CALVARY REFORMED CHURCH, 1920 W. 65th St., developed from the Second Reformed Church, which was established to permit the Dutch-speaking members to hold services in their own neighborhood. The church was officially organized in 1890, and the first pastor, Rev. A. Westveer, was installed. Services were conducted in a chapel on College Ave. and W. 61st St. for the next 20 years. In 1910, a parsonage and a new church building were erected at the current (1995) location. Services were in Dutch in the morning and in English in the evening.

In 1914, the name of the church was changed to Calvary Reformed, as the membership wanted it known that English was also spoken in the services, feeling that the classification of "Dutch" prevented others from becoming interested. In 1918 the morning service was likewise changed to English. However, the changing neighborhood and the exodus of members to the suburbs, while depriving the mother church of some of its members, created 3 new churches: Riverside Reformed, Brooklyn Reformed, and Parkview Reformed. By 1954 it was evident that the increasingly mobile neighborhood needed a community church. It was at this point that Calvary Reformed became a place for exposure and training for young missionaries from all over the U.S.

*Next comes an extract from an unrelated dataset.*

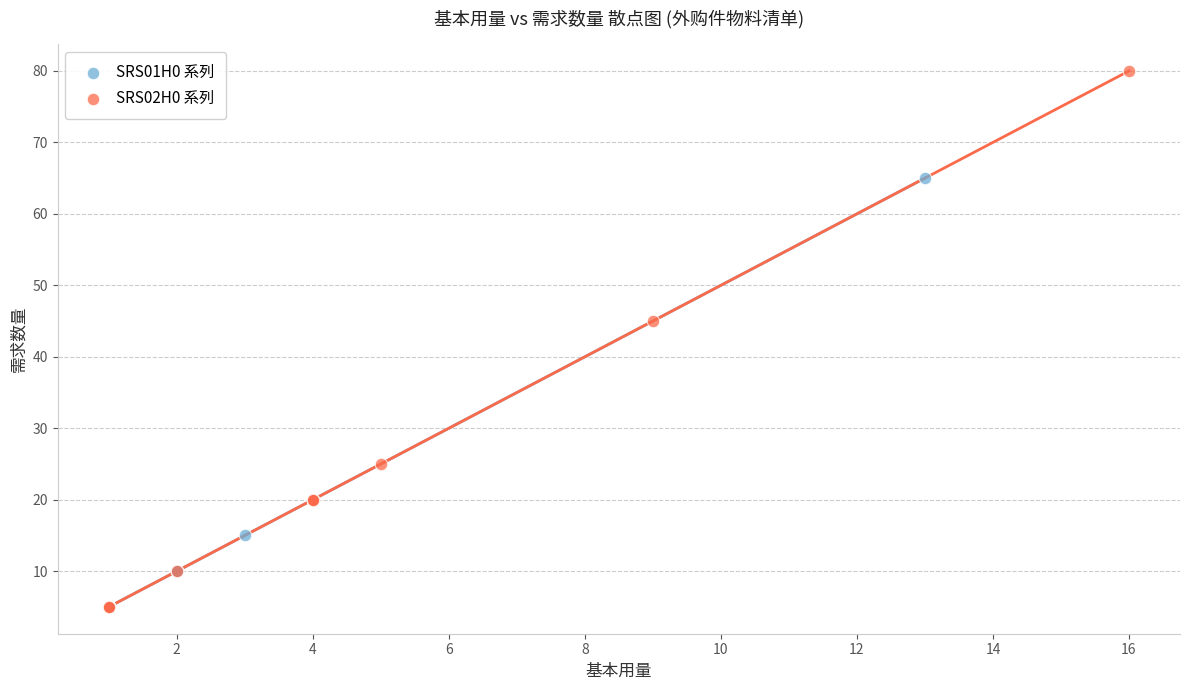

Which series has the largest Y range (max minus min)?

SRS02H0 系列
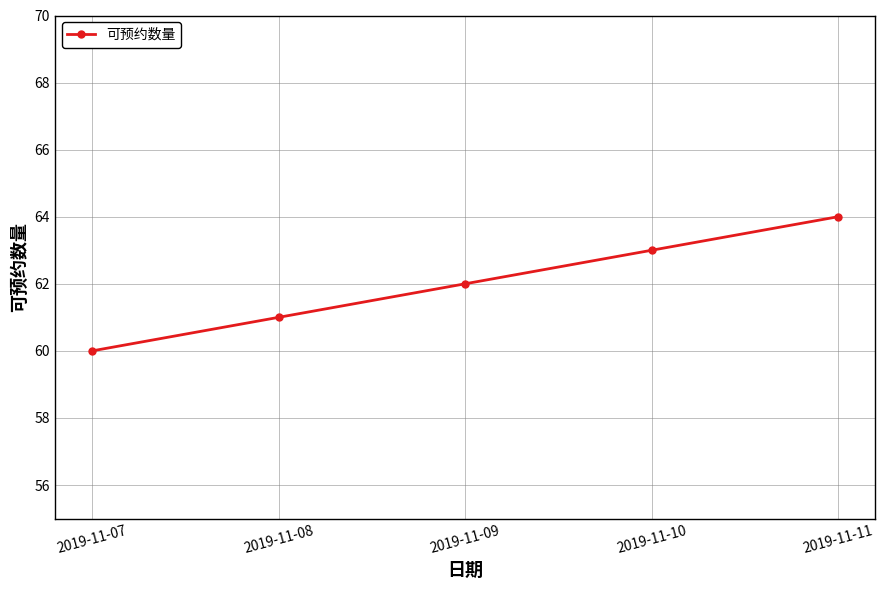

What is the minimum value shown in the chart?

60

In 1969 the church burned down, and for the next 9 months Calvary attempted a triple-service relationship with Bethany Presbyterian and St. Luke's Episcopal. In 1972 a new building was dedicated. A variety of new programs were instituted in response to community needs: a food co-op, a music school, a preschool, nutrition programs, Cub Scouts, and a youth club. In 1980 Pastor Mike Weber was installed, and the ministry of the church came to a realization that it was a "community" church for a neighborhood that was ethnically diverse. In 1990 the church celebrated its 100th anniversary, as Calvary continued to expand its community-service programs with the addition of Alcoholics Anonymous counseling and school tutoring. In 1995, the congregation had 65 members.

History of Calvary Reformed Church (1995), WRHS.